(Data entries)
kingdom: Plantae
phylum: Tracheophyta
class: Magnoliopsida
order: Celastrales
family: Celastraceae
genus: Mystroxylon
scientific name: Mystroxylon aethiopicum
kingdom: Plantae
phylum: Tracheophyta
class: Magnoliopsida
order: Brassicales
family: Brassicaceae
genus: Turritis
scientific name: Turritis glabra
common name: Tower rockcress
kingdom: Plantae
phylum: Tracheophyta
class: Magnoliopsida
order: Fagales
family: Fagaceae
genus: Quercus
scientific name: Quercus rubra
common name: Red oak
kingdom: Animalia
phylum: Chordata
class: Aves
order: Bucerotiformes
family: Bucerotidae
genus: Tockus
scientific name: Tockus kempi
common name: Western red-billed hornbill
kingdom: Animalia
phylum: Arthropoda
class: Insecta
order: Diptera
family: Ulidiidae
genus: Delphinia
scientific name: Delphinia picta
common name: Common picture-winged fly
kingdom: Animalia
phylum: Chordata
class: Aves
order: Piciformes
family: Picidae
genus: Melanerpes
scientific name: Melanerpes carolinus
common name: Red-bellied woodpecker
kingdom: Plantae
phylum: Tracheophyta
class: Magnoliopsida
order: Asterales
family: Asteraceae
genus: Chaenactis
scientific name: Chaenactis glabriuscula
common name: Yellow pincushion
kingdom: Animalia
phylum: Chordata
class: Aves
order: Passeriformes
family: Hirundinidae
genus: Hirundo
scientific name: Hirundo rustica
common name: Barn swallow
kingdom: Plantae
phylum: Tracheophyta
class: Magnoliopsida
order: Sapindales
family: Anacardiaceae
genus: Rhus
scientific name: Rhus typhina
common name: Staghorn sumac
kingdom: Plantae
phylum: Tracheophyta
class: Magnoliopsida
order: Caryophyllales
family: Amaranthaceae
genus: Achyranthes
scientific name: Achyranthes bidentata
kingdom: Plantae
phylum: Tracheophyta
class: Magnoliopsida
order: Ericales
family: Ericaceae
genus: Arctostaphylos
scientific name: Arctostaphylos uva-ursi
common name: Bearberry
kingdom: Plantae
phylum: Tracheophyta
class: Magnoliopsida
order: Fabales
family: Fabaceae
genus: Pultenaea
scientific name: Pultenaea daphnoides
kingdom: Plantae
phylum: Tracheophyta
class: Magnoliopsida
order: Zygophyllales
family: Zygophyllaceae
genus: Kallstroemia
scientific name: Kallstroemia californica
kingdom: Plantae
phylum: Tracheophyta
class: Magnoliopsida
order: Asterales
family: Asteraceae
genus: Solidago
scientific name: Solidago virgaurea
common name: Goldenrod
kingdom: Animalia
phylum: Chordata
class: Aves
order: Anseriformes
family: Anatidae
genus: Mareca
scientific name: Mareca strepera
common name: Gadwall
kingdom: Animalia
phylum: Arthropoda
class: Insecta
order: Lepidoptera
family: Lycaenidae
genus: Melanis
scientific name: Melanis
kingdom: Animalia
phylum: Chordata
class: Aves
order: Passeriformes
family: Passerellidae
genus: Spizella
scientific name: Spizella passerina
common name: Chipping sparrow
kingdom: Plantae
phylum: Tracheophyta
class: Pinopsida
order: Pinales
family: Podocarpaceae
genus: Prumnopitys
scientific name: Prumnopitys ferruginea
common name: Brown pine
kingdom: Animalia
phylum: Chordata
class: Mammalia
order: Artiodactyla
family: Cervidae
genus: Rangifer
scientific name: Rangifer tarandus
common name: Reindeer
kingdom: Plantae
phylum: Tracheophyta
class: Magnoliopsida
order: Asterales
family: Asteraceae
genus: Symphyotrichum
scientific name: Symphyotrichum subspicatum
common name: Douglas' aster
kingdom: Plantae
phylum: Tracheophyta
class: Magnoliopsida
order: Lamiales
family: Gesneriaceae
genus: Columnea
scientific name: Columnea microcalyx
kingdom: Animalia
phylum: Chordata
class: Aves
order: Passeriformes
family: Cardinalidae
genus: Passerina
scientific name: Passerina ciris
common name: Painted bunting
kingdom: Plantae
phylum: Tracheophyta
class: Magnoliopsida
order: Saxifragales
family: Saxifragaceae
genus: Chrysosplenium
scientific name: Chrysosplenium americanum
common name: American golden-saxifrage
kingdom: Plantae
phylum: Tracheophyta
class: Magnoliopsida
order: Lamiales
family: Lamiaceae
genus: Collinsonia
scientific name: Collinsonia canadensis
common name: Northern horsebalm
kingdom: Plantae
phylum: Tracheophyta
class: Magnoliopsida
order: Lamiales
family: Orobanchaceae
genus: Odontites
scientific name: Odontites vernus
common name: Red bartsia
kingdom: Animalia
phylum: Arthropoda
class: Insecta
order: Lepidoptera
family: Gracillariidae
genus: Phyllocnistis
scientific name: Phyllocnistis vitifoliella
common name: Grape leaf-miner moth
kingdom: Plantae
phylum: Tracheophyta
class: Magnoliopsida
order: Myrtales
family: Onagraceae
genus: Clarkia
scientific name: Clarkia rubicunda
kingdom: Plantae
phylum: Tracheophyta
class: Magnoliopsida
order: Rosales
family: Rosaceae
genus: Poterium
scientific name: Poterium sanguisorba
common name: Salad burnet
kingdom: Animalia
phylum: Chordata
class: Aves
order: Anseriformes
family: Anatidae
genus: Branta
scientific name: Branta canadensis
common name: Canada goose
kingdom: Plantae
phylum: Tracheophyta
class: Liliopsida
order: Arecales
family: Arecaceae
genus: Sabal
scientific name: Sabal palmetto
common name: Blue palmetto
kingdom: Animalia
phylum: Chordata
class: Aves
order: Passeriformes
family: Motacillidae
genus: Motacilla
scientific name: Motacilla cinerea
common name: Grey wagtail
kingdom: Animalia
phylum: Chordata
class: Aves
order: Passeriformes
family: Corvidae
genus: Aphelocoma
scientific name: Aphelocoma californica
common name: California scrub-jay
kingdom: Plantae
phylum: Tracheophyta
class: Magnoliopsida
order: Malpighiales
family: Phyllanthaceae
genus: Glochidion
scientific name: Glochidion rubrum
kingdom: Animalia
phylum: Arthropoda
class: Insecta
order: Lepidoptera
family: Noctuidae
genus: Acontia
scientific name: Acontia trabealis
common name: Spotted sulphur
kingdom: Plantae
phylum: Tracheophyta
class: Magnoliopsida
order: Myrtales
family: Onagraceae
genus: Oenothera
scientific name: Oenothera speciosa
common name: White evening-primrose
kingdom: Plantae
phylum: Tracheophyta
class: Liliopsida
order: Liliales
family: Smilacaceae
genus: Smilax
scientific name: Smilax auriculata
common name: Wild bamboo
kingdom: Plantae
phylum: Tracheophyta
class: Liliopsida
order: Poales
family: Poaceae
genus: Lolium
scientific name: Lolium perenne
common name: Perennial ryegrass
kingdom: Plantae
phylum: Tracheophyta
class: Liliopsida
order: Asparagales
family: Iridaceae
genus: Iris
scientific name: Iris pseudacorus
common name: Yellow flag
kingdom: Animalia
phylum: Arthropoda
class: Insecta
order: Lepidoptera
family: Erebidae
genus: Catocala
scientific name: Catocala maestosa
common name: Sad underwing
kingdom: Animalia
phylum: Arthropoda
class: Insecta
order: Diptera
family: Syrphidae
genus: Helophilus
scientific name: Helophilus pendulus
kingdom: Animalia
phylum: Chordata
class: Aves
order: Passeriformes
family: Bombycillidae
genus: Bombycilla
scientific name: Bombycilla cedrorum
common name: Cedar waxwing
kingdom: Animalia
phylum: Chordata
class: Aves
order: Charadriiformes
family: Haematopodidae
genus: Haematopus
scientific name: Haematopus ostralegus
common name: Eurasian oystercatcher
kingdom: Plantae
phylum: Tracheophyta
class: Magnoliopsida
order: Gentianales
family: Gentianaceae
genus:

**Work to do**
Reproduce verbatim the lines from the first one through the line containing "family: Fagaceae", including both ends.

**Output of the exercise**
kingdom: Plantae
phylum: Tracheophyta
class: Magnoliopsida
order: Celastrales
family: Celastraceae
genus: Mystroxylon
scientific name: Mystroxylon aethiopicum
kingdom: Plantae
phylum: Tracheophyta
class: Magnoliopsida
order: Brassicales
family: Brassicaceae
genus: Turritis
scientific name: Turritis glabra
common name: Tower rockcress
kingdom: Plantae
phylum: Tracheophyta
class: Magnoliopsida
order: Fagales
family: Fagaceae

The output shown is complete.